キケロはブルンディシウムに無事到着したことを報告し、アッティクスの健康を気遣いつつ、ティロの病状やクリウスの遺言書について語り、さらに子供への自然な愛情というエピクロス派を批判する哲学的テーマに言及する。

§7.2.1Brundisium venimus vii Kalend. Decembr. usi tua felicitate navigandi;
私たちは十一月二十五日に、君の航海の幸運にあやかってブルンディシウムに到着した。
ita belle nobis " flavit ab Epiro lenissimus Onchesmites.
私たちに対してこのように見事に、 "イペイロスからきわめて穏やかなオンケスミテースが吹いた。
" hunc σπονδειάζοντα si cui voles τῶν pro tuo vendito.
"もし望むなら、このスポンデイアゾーン(重歩格詩行)を、誰かあの人々の間で君の作として売りつけるがよい。

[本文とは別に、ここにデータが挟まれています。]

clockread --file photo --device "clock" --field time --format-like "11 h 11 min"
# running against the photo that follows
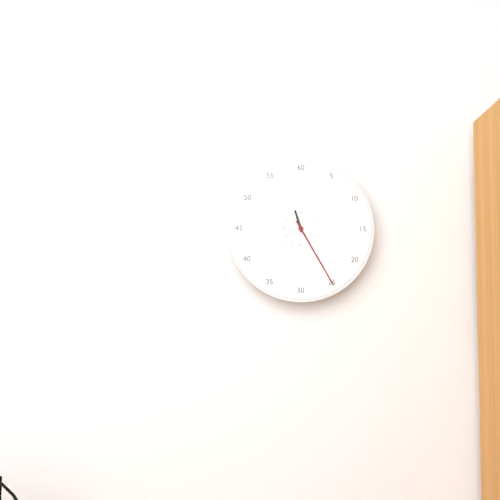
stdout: 11 h 25 min
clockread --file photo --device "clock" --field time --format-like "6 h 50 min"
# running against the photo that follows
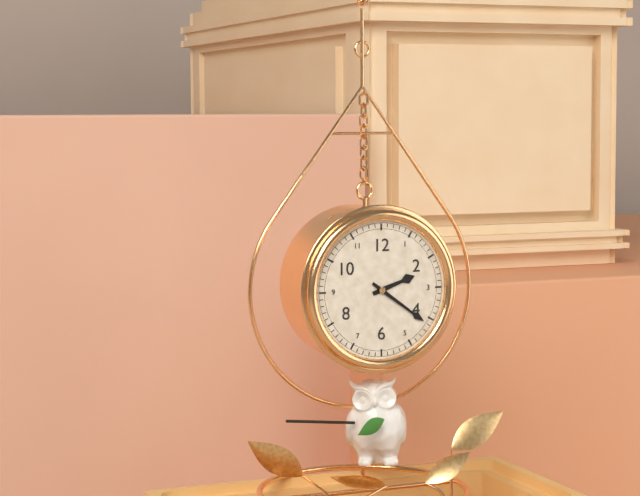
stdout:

§7.2.2valetudo tua me valde conturbat;
君の健康状態が私を大いに不安にさせている。
significant enim tuae litterae te prorsus laborare.
というのも、君の手紙は君がすっかり病んでいることを示しているからだ。
ego autem, cum sciam quam sis fortis, vehementius esse quiddam suspicor quod te cogat cedere et prope modum infringat.

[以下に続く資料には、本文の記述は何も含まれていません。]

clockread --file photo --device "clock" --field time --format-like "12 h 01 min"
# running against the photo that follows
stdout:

しかし私は、君がいかに強いかを知っているので、君を屈服させ、ほとんど挫けさせるような、何かより激しいものがあるのではないかと疑っている。
etsi alteram quartanam Pamphilus tuus mihi dixit decessisse et alteram leviorem accedere.
もっとも、君のパンピルスは私に、二つの四日熱のうち一方は去り、もう一方はより軽くなって近づいていると言ったが。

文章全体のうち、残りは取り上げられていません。